A Negative View of the Reformation
These issues are classical topics at the center of Roman Catholic-Protestant dialogue. Overall, the reading of Cardinal Koch acknowledges the importance of some spiritual concerns raised by Luther and the Reformation, i.e. the personal element of the faith and the need for renewal in the church. He argues that the Council of Trent (1545-1563) had already responded to them, but it was at Vatican II (1962-1965) that Luther finally “found the Council he had invoked for” (p. 35). According to the Cardinal, Vatican II stressed the importance of the laity and the freedom to read the Bible in the vernacular languages, thus doing exactly what the German Reformer had advocated for. Overall, the motivations that gave rise to the Protestant Reformation were met and are no longer tenable outside of the Roman Catholic Church.
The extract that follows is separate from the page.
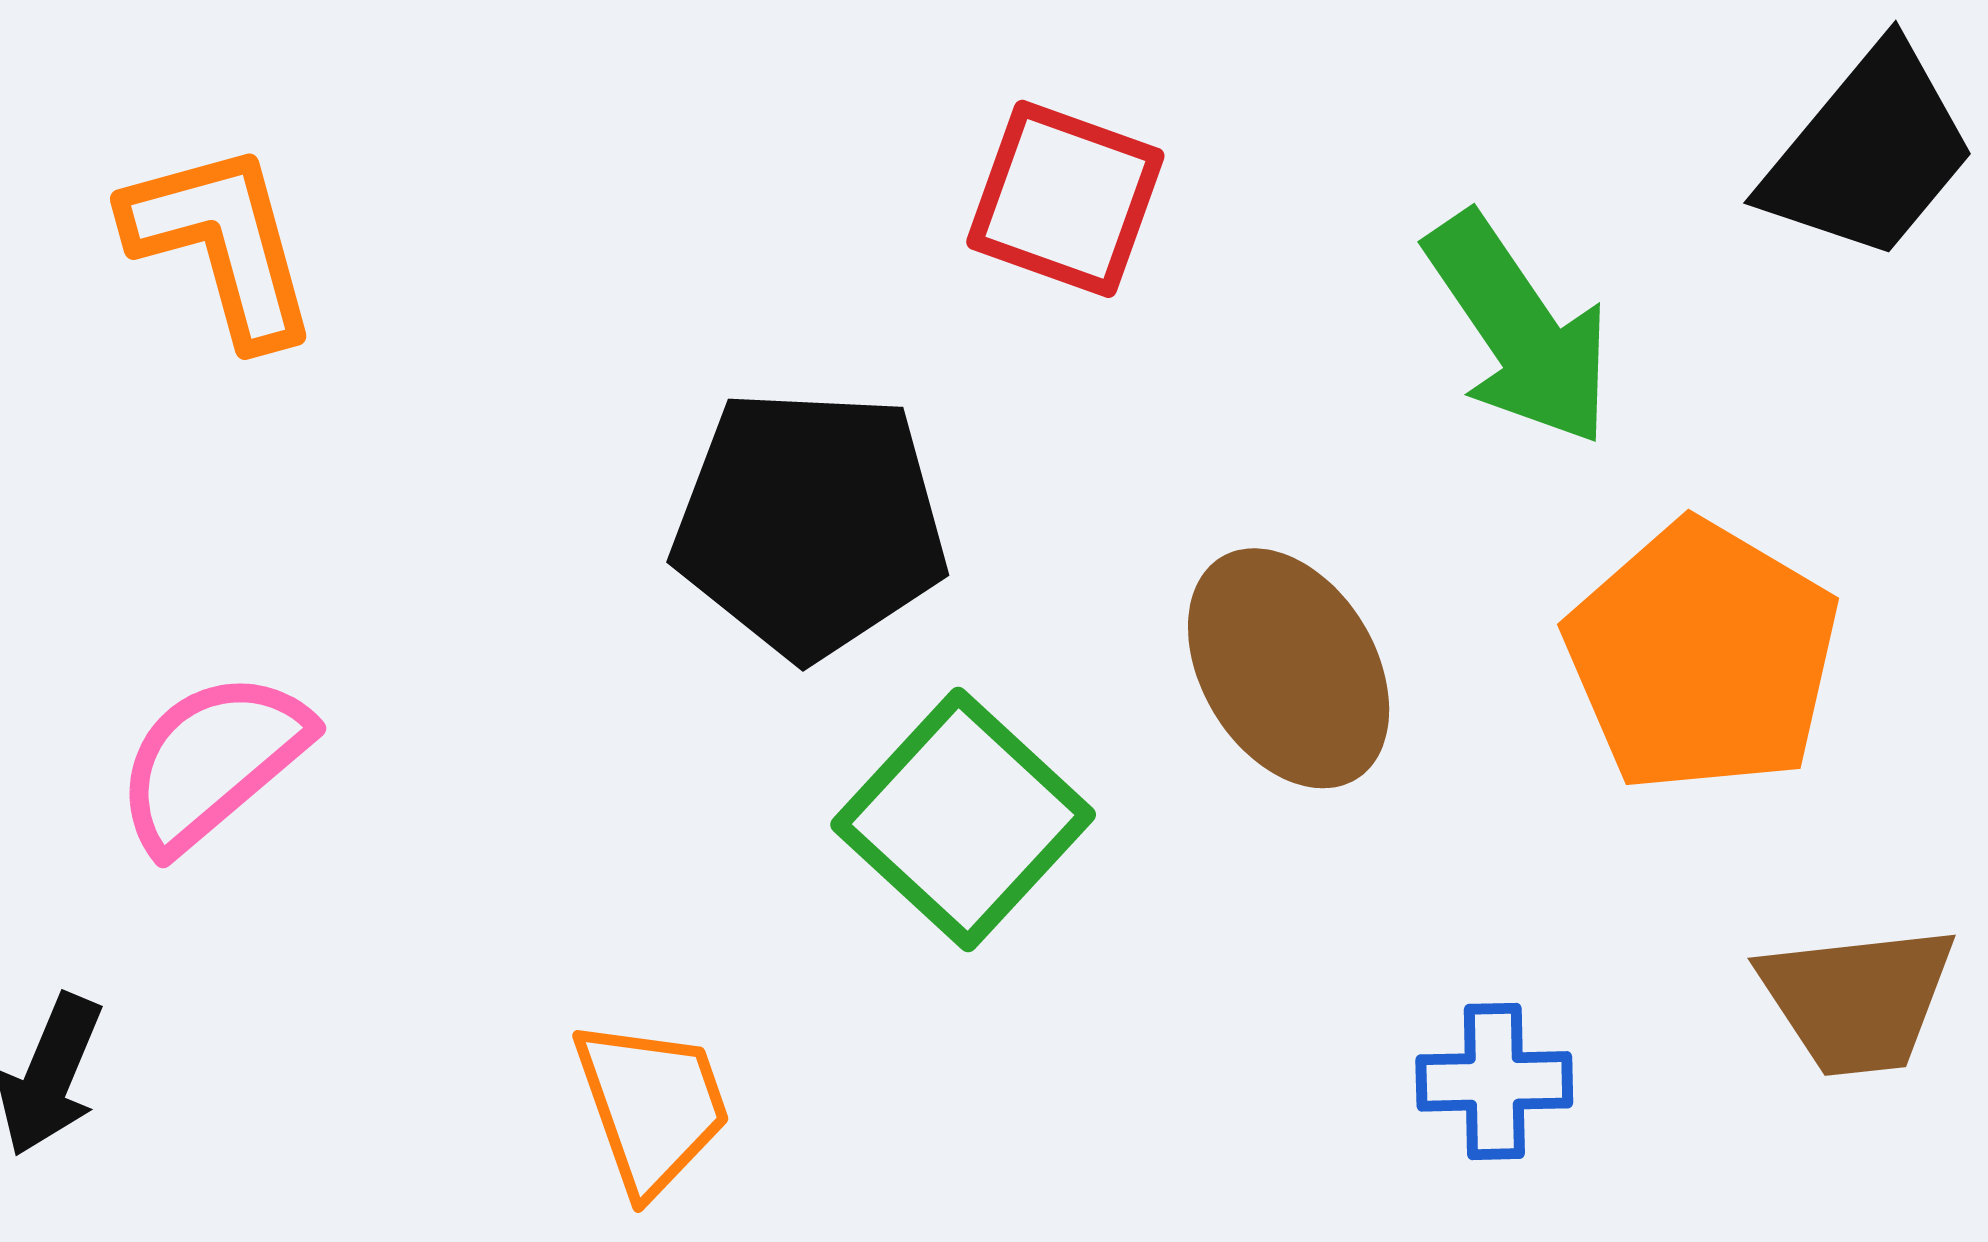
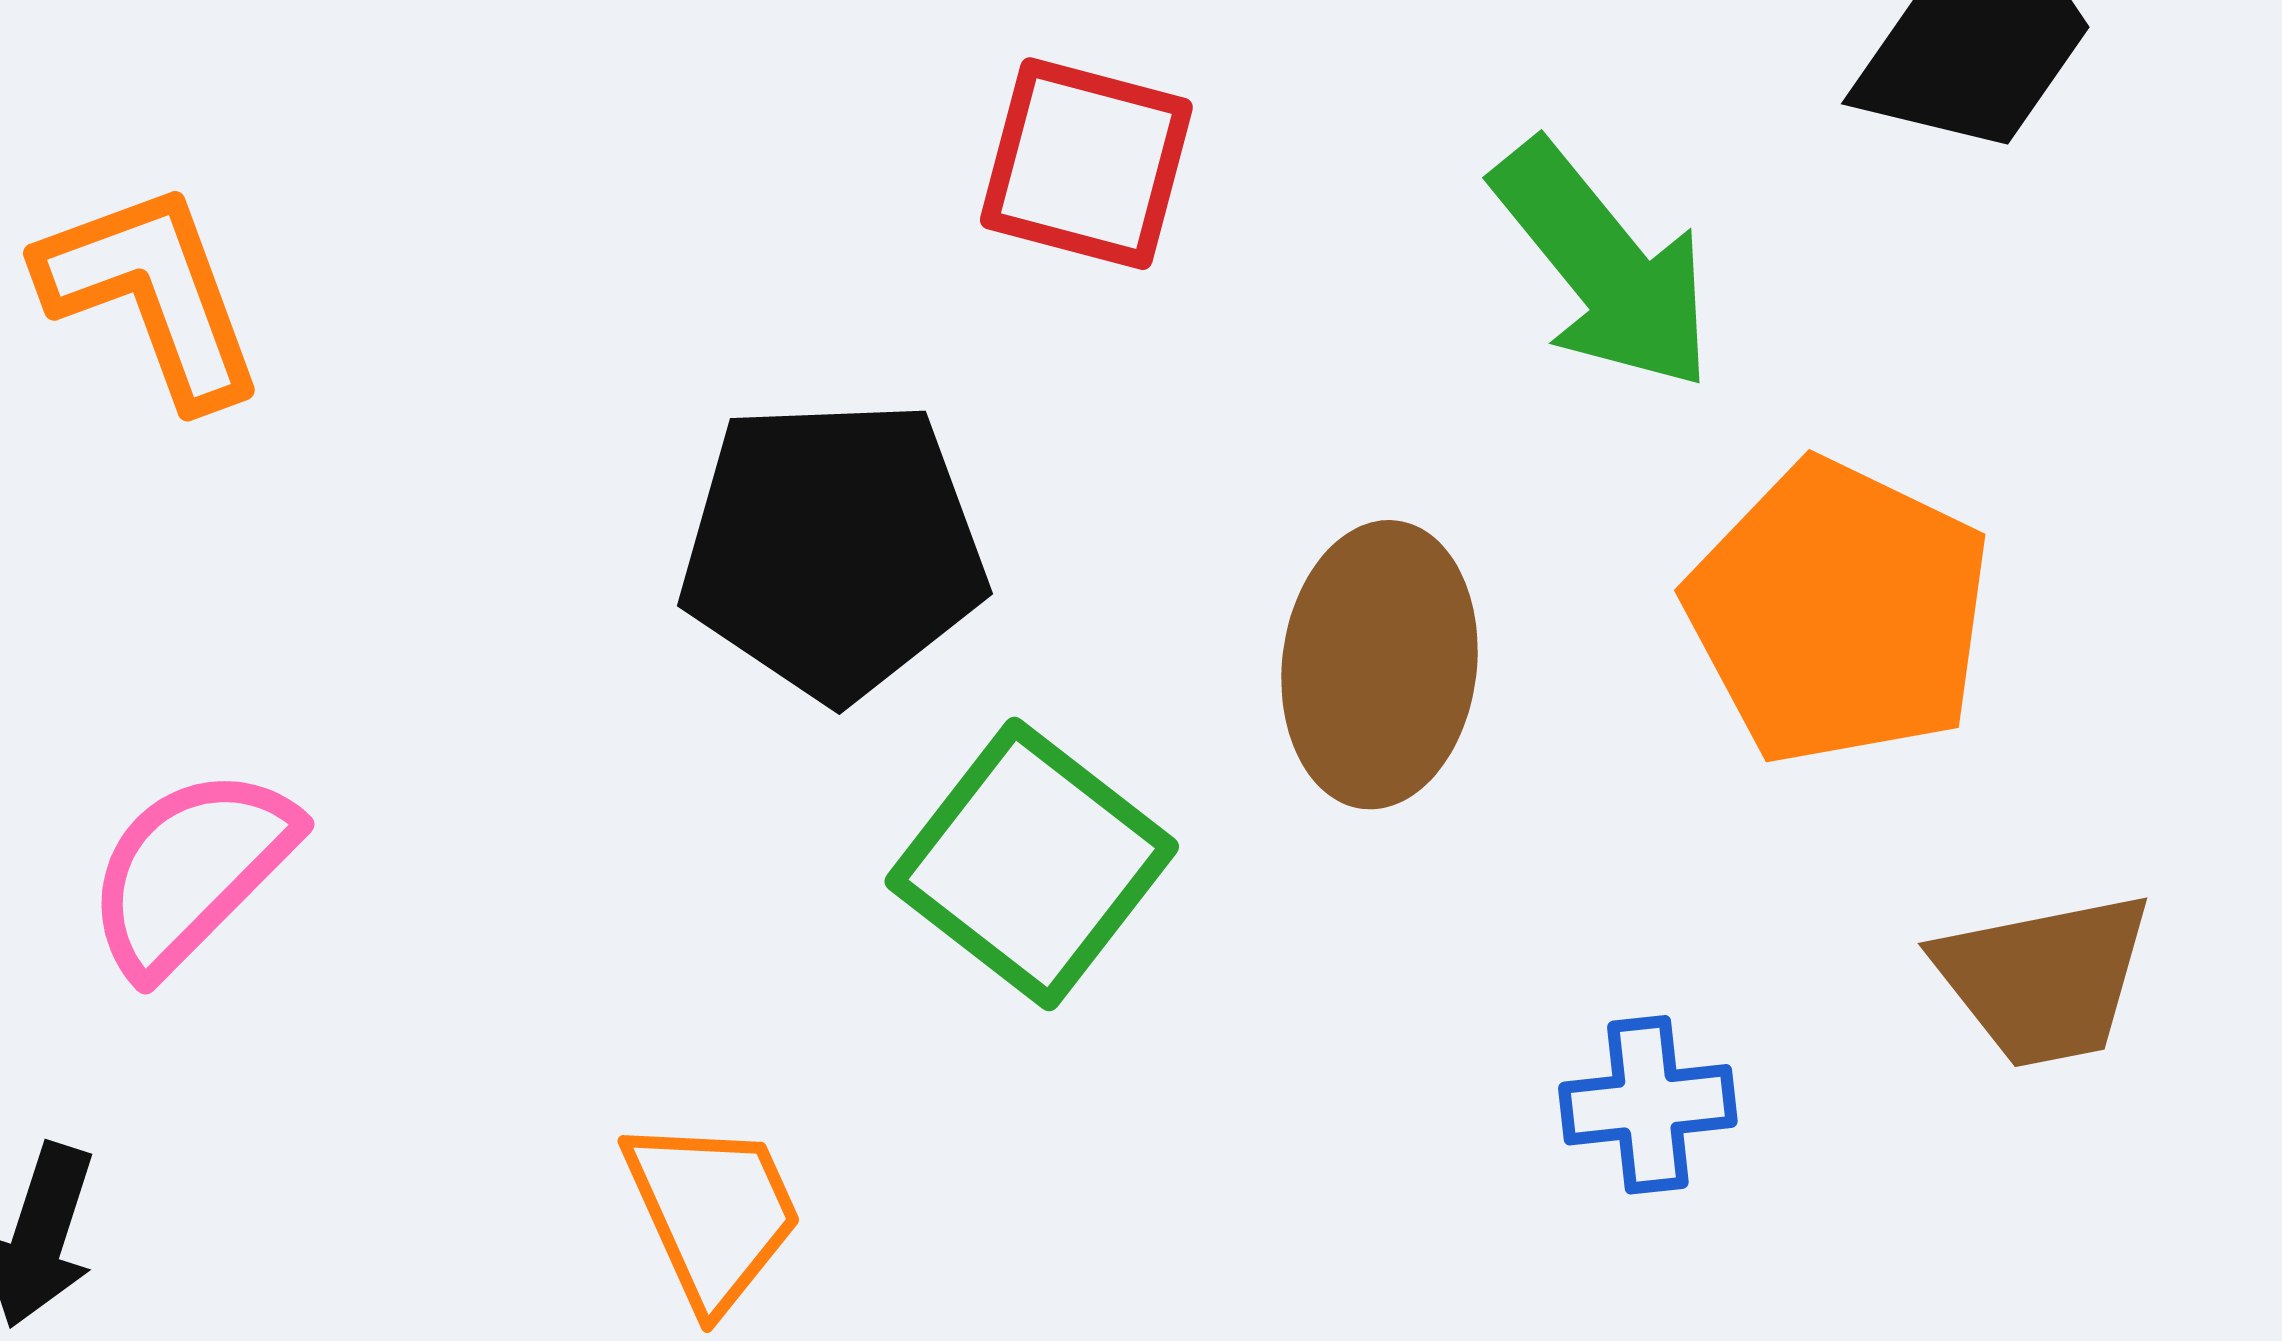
brown ellipse: (1289, 668) -> (1380, 665), turned 43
In Koch’s interpretation, while some Protestant concerns for renewal were valid, although being too radical and lacking patience, the outcome of the Reformation was utterly negative. He insists that the Reformation broke from “the basic structure of the sacramental-eucharistic and episcopal church” (p. 41). The Reformation is charged of having “broken,” “fractured,” and “divided” the church (e.g. pp. 48-49). Moreover, in separating from Rome, the Reformation is seen as having “changed the nature of the Church” (p. 49). Siding with the view of critical Protestant theologian Wolfhart Pannenberg, Koch agrees that the Reformation was not a “success” but a “failure” in that it resulted in many churches having split with Rome.[2]

Other criticisms of the Reformation include that of Benedict XVI according to whom Luther absolutized his personal approach, thus “radicalizing the personalization of the act of faith” (p. 79) and discarding the church as an institution by reducing it to a “community” of people receiving the word (p. 82). For Benedict too, that of Luther was a “revolutionary rupture” (p. 83) where both terms are given extremely negative meanings.

In this bleak interpretation of the Reformation, Koch puts the blame on the “Scripture alone” principle (sola Scriptura). Again, citing Benedict as a theological authority, Koch argues that because the Word of God is more than Holy Scripture, “it precedes it, it is reflected in it, but it is not simply identifiable with it” (p. 127). “Scripture alone” is therefore a “foreign concept” to Roman Catholic theology (p. 132).

What about Ecumenism Then?
It is true that Cardinal Koch says that the Roman Catholic commitment to ecumenism is a journey of no return. It is also true that he welcomes the results of Lutheran-Catholic dialogues and hopes for future and better outcomes. However, as the President of the Pontifical Council for Christian Unity, he is theologically honest when he maintains a severely negative assessment of the Reformation and its core principles, especially the “Scripture alone” one. In his view, how the Reformation was partly correct has already been integrated by Roman Catholicism at Trent and Vatican II. The rest of the Reformation legacy needs to be rejected because it undermines the heart of Roman Catholicism. According to this view, Rome can renew itself from within, having already experienced some renewal in the past, but it needs to stand firm on its sacramental-eucharistic and episcopal nature which the Reformation has questioned on biblical grounds.

Thinking of the 5th centenary of the Reformation, because of these standing and unresolved important issues, it is no surprise that Koch explains that Rome could not “celebrate” it, but only “commemorate” it as a historical event. He calls for “more ecumenism.” For him, however, ecumenism is a way to overcome the Reformation, not a journey to embrace its evangelical principles.

Cardinal Koch’s book is a valuable contribution to understanding present-day Roman Catholic attitudes towards ecumenism. Since it originates from the head of the Vatican department whose task is the promotion of Christian unity, it reflects the official Roman Catholic stance towards the Protestant Reformation of the 16th century and today’s evangelical churches. While acknowledging some value to certain concerns expressed five centuries ago, Koch maintains that the overall impact of the Reformation has been negative and should be considered as overcome by what Rome went through at the Council of Trent and Vatican II. According to Koch, the Roman Catholic Church is able to renew itself from within. What is at stake is the question: is the Reformation over? For Cardinal Koch the answer is yes. Do evangelical Protestants agree?